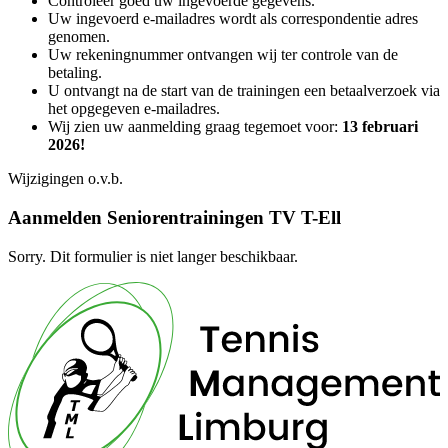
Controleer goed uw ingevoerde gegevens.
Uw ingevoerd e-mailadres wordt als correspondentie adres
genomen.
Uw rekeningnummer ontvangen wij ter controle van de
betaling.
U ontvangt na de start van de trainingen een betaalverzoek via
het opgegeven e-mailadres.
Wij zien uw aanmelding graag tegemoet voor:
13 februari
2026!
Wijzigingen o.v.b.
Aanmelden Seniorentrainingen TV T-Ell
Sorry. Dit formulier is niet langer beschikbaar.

————

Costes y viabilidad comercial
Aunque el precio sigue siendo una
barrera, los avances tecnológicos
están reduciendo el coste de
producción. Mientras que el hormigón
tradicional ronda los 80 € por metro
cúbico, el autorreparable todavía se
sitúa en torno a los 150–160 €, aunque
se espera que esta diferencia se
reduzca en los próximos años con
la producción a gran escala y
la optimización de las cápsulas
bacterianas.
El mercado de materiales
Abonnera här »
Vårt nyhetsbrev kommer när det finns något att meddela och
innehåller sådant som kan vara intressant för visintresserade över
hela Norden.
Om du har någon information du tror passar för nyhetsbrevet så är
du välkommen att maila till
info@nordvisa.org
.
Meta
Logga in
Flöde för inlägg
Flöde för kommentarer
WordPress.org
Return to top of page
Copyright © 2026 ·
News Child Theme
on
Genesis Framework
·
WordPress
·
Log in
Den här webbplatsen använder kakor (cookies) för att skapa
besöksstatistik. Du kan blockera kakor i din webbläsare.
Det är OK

————

## Assignment
All that is wanted is the stretch of lines above from the one containing "Uw ingevoerd e-mailadres" through the one containing "Sorry. Dit formulier", duplicated exactly.

## Exercise solution
Uw ingevoerd e-mailadres wordt als correspondentie adres
genomen.
Uw rekeningnummer ontvangen wij ter controle van de
betaling.
U ontvangt na de start van de trainingen een betaalverzoek via
het opgegeven e-mailadres.
Wij zien uw aanmelding graag tegemoet voor:
13 februari
2026!
Wijzigingen o.v.b.
Aanmelden Seniorentrainingen TV T-Ell
Sorry. Dit formulier is niet langer beschikbaar.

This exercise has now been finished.